The New York Dog Film Festival
We spoke to Tracie Hotchner, founder and director of The New York Dog Film festival, for our regular Spotlight series highlighting innovative film festivals and competitions.
Film Daily: The New York Dog Film Festival is an amazing concept. What inspired you?
Tracie Hotchner: I knew there had been a wildly successful Cat Video Festival in Minneapolis that was traveling – just a bunch of silly and fun online YouTube videos. I was sure that dog lovers would embrace the idea of coming together to share their love of dogs, but I felt certain there were real films on the subject made with skill and passion by real filmmakers. I wanted to feature the opposite of “funny animal videos” and I was blown away by the number of movies coming in from around the world, proving dogs are a universal fascination and passion.
When was the festival founded?
It began on October 15, 2015 at Symphony Space in NYC, where it returned in 2016. The 3rd annual in NYC festival will be on November 5th at the School for Visual Arts theater.
Will furry friends be invited to the festival events?
Tracie Hotchner: In many cities, we have found theaters welcoming dogs, and it has been a truly transformative experience for everyone – just depends on the theater.
Will there be any canine judges?
Tracie Hotchner: The only “judges” are my two Weimaraners, Maisie and Wanda, who keep me company while viewing (and then drag me outdoors for fresh air when they think I’ve been sitting there too long!).
Do you have any plans for famous canine attendees?
Tracie Hotchner: In some cities, there are social media celebrity dogs who want to come – in NYC I am hoping that Marc Jacobs’ dog Neville (who had a very well-received photo book about him published this year) will be the host of the Pooch Party in NYC the evening before the 3rd annual festival.
Any tips for people entering films in the festival?

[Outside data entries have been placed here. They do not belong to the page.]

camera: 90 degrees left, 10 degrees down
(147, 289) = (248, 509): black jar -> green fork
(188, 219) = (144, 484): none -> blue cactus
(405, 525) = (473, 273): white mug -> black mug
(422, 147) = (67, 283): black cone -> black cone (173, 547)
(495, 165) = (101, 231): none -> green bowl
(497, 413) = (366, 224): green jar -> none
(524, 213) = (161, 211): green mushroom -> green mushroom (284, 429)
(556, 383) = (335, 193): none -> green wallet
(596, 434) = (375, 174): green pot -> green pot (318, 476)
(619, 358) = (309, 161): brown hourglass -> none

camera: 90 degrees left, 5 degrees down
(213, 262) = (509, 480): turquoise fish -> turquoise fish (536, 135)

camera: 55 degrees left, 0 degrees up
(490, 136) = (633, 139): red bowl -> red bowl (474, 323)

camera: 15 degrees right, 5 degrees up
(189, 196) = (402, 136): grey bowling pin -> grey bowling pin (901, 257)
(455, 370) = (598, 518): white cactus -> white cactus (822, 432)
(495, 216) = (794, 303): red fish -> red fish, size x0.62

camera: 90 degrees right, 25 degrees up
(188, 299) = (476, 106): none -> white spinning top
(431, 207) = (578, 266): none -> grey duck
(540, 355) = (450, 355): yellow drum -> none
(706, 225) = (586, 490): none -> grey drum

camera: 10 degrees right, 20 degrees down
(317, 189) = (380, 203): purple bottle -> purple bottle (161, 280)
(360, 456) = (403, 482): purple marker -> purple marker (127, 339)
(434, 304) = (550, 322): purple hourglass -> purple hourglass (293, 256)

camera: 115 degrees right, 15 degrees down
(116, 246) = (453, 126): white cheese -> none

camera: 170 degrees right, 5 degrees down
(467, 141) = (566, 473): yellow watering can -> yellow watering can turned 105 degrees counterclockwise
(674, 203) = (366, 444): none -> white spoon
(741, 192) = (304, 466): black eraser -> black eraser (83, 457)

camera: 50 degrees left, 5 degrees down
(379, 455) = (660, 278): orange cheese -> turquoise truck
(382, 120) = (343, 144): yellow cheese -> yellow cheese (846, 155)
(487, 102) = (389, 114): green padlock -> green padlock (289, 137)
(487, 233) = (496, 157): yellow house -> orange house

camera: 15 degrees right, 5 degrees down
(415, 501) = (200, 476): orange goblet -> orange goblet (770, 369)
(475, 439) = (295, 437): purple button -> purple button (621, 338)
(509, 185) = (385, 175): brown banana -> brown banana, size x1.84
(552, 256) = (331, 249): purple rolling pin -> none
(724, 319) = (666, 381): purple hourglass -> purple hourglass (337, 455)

Tracie Hotchner: It’s a shorts festival, so keeping a film at 15 minutes or less makes it much more adaptable to being edited into a flow. We are looking for movies with a heart and soul which make the viewer experience a range of emotions – or a very funny movie. My main tip for documentary filmmakers is not to fall in love with your footage! May of the docs are redundant – same idea repeated in multiple scenes. Trust the audience to get it the first time. Don’t hit them over the head, especially if it’s a very emotional point. Less is more.
Did you receive any support from grants or funds?
I did have a grant from the non-profit Petco Foundation as well as from Bayer K9 Advantix II, and a number of other pet related sponsors. The Dog Film Festival is also philanthropic, so a portion of every ticket goes to a local animal welfare group.
How did you find your festival audience?
The first year, I hired a PR person for every single city, but discovered that is an “old school” marketing method. I have the Radio Pet Lady Network, on which I podcast pet talk radio shows with co-hosts, along with my NPR show of 10 years, “Dog Talk.” I have a big following nationally and a weekly e-newsletter that goes out to 24,000 people. I have hosted a live weekly show on Martha Stewart Living Radio on Sirius/XM for 7 years, so a lot of people knew of me that way, too. We also do targeted Facebook ads in each city, and our shelter beneficiary reaches out to their followers through email and social media. Our partner festivals KC FilmFest, Nashville Film festival, and others show the Dog Film Festival as part of their programming.